→ Prompt
Copy out every line of the records from the line containing "multi-link system on" down to the line containing "pressure monitoring system, parking", with both of those lines included.

Saved data entries
━━━━━━━━━━━━━━━━━━━━━━━━━━━━━━
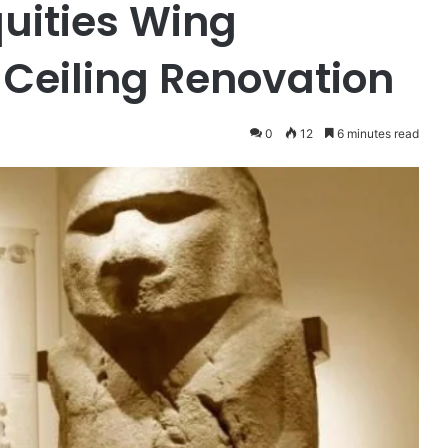
quities Wing
Ceiling Renovation
0
12
6 minutes read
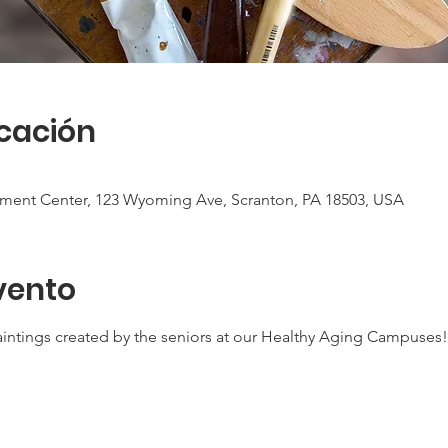
icación
ent Center, 123 Wyoming Ave, Scranton, PA 18503, USA
vento
ntings created by the seniors at our Healthy Aging Campuses!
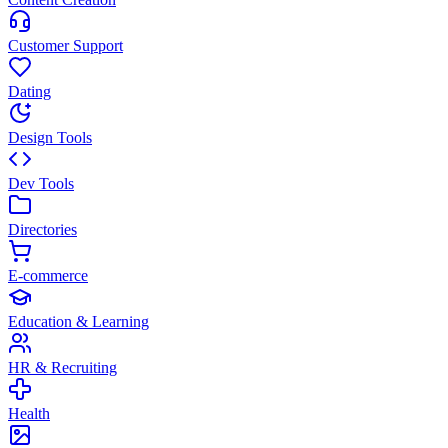
Customer Support
Dating
Design Tools
Dev Tools
Directories
E-commerce
Education & Learning
HR & Recruiting
Health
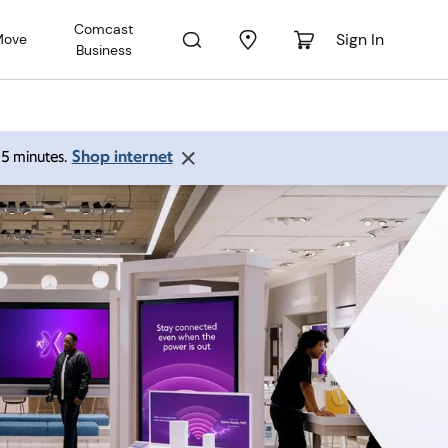
Comcast
Sign In
Move
Business
Shop internet
 15 minutes.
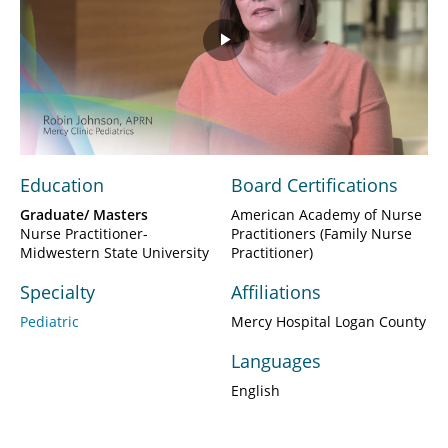
Play
Video
Education
Board Certifications
Graduate/ Masters
American Academy of Nurse
Nurse Practitioner-
Practitioners (Family Nurse
Midwestern State University
Practitioner)
Specialty
Affiliations
Pediatric
Mercy Hospital Logan County
Languages
English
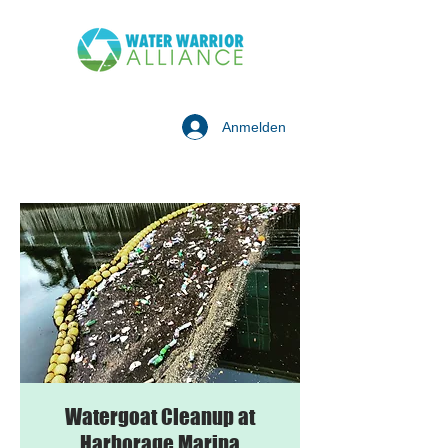
Anmelden
Watergoat Cleanup at
Harborage Marina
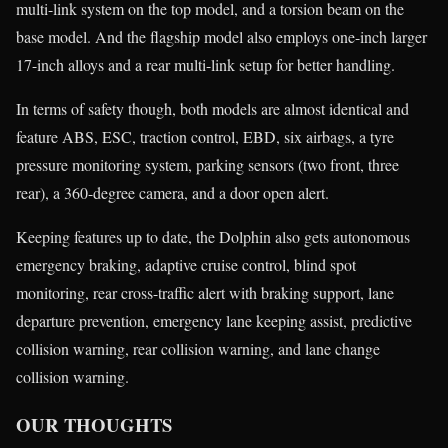
multi-link system on the top model, and a torsion beam on the
base model. And the flagship model also employs one-inch larger
17-inch alloys and a rear multi-link setup for better handling.
In terms of safety though, both models are almost identical and
feature ABS, ESC, traction control, EBD, six airbags, a tyre
pressure monitoring system, parking sensors (two front, three
rear), a 360-degree camera, and a door open alert.
Keeping features up to date, the Dolphin also gets autonomous
emergency braking, adaptive cruise control, blind spot
monitoring, rear cross-traffic alert with braking support, lane
departure prevention, emergency lane keeping assist, predictive
collision warning, rear collision warning, and lane change
collision warning.
OUR THOUGHTS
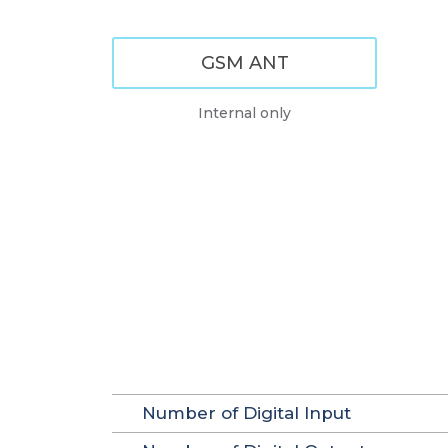
GSM ANT
Internal only
Number of Digital Input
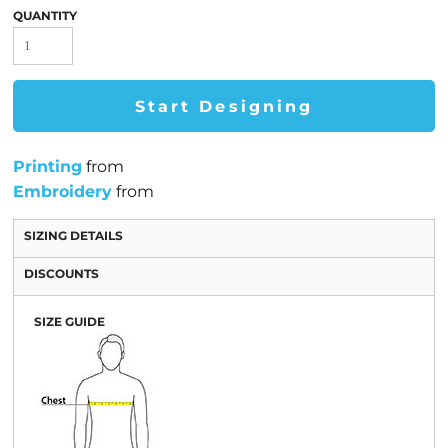
QUANTITY
Start Designing
Printing
from
Embroidery
from
SIZING DETAILS
DISCOUNTS
SIZE GUIDE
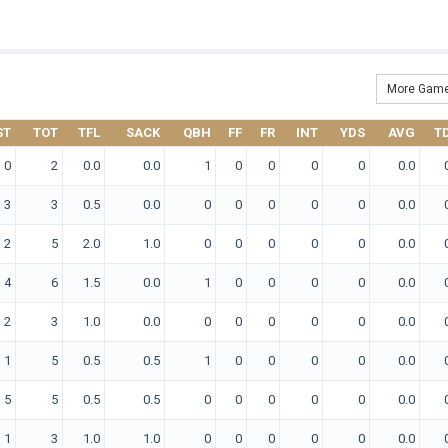
More Game
ST
TOT
TFL
SACK
QBH
FF
FR
INT
YDS
AVG
T
0
2
0.0
0.0
1
0
0
0
0
0.0
3
3
0.5
0.0
0
0
0
0
0
0.0
2
5
2.0
1.0
0
0
0
0
0
0.0
4
6
1.5
0.0
1
0
0
0
0
0.0
2
3
1.0
0.0
0
0
0
0
0
0.0
1
5
0.5
0.5
1
0
0
0
0
0.0
5
5
0.5
0.5
0
0
0
0
0
0.0
1
3
1.0
1.0
0
0
0
0
0
0.0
━━━━━━━━━━━━━━━━━━━━━━━━━━━━━━
→ Reply to the task
multi-link system on the top model, and a torsion beam on the
base model. And the flagship model also employs one-inch larger
17-inch alloys and a rear multi-link setup for better handling.
In terms of safety though, both models are almost identical and
feature ABS, ESC, traction control, EBD, six airbags, a tyre
pressure monitoring system, parking sensors (two front, three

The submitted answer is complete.